BBP, dünü bugünü yarınları…

BBP, dünü bugünü yarınları…
BBP’nin bu gününü iyi değerlendirmek istiyorsak, kuruluş günlerine geri gitmeliyiz. BBP, Muhsin Yazıcıoğlu, Yazıcıoğlu BBP demekti.
Ne ilkeleri ne eğitimleri vardı.

Kim ne derse desin, kuruluşundan günümüze deyin devletin (mit) uzaktan yönettigi bir topluluktu. Bir partiden çok, bir tarikat kuruluşuna okşuyordu.
Yazıcıoğlu’nun arka bahçesi, devletinde elinde bulundurduğu gizli bir güç idi.
Bir kişi çıkıpta Milli Görüş’ten bunların ayrı düştükleri bir tek konuyu gösterebilir mi?
Önce bağlantılara bakalım,
Bu BBP’nin bir başka yönüde gerek parti olarak, gerekse Alperen Dernekleri olarak, bağlandıkları tek bir sağlam kazık yoktu, olmadıda, olamayacaktıda…
Bir parti düşünün islam diyor, şeriat diyor, Allah diyor, ancak yüzünü Pensilvanya’ya çeviriyor.
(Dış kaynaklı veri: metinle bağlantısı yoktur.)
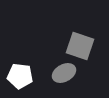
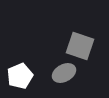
white pentagon: rotated 30 degrees counterclockwise
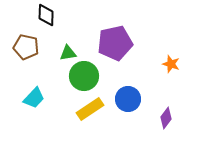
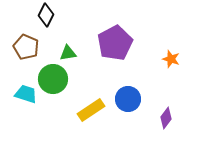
black diamond: rotated 25 degrees clockwise
purple pentagon: rotated 16 degrees counterclockwise
brown pentagon: rotated 10 degrees clockwise
orange star: moved 5 px up
green circle: moved 31 px left, 3 px down
cyan trapezoid: moved 8 px left, 4 px up; rotated 115 degrees counterclockwise
yellow rectangle: moved 1 px right, 1 px down
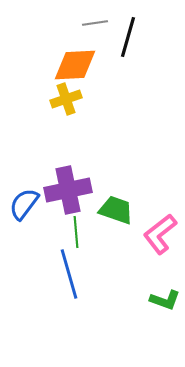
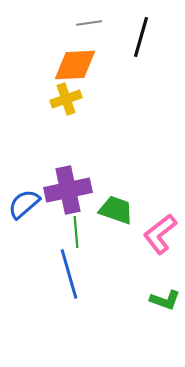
gray line: moved 6 px left
black line: moved 13 px right
blue semicircle: rotated 12 degrees clockwise
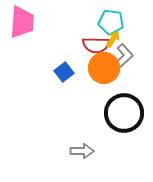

Öte yandan devletin bütün kuruluşları ile iç içelerdi. Eski U.O.G.Başkanları’ndan. Ali Batman, Musa serdar Çelebi, Lütfi Sehsuvaroglu, Alaaddin Aldemir’de onların arkalarından giden kesimde BBP gibi devletin sivil gücünü oluşturmaktadırlar. Geçmişte MHP’de Alparslan Türkeş dönemindede böyleydi.
Bahçeli, tez uyandı! Baktıkı oturduğu yer kaygan olacak, Partiyi Hizbullah söylemlerinden çekti aldı. Devletin elinde oyuncak olan Milli Görüş ile BBP’den yollarını ayırarak, devleti seven ancak yasalara dayanan bir partileşmeye geçti.
MHP’de de bu oyunlar oynandı ancak ses getiremedi. MİT’in girişimi başarılı olamadı.
BBP öyle değildi.
Düşünen baş, dayanacak ilkeleri kalmamıştı. İslam ise bir partiyi bir gençlik kuruluşunu ayakta tutmaya yetmedi. AKP ise islama dayanarak değil, çıkar ilişkilerine dayanarak örgütlenmesini yürütmektedir.

İkinci konu, bu partinin dayandığı bir budun, mudunda yok. Müslümanlık sözde tek bağlantı kaynağı olarak gösterilmekte idi. Türklüğe küs bir parti Türkiye’de saglam duramazdı.
Erdoğan bile el altından Türklüge övgüler yağdırmaktadır. O bilinç bu kesimde yoktu.
Böyle oluncada partide dernekte ÇERKEZLER ile KÜRTLER çoğunluğu oluşturmuşlardı. Birazda müslüman Ermeniler’in desteğini alabilmekteler.
Bu durumda mit’in elini güçlendirmekte idi.

Üçüncü konu gerek parti gerek dernekleri cemaatleşerek, parti yada dernek yapısını yitirmişlerdi. Alperenler’de, cami cematine dönüşmüştü. Bu nedenlede,
Başbakan Erdoğan, ayetlere dayanarak, devletin geleceği için Muhsin Yazıcıoğlu’nun öldürülmesi için düğmeye bastığı ortaya çıktığında bile gereken tepki gelmemişti.
O günlerde bu BBP’nin mumuda sönmüştü.
Üsteik bunlarda bir uzmanlaşma nede yoktu. 12 yıl öncesi Çecen Cumhuriyeti’ne gidenlerden ikisi yakalanınca, devlet sırlarını vererek, BBP’li olarak devlete calıştıklarını basına açıklamışlardı.
Din örgütlenmesi BBP’nin elinde patladı. Patlatanda MİT oldu.

Tabandaki salaklar tepedeki olanları okuyamadılar. Saf, salak molllalarla dolu bir kuruluş olunca Desdici ne yapsın? O bu anda MİT ile karşı karşıya kaldı.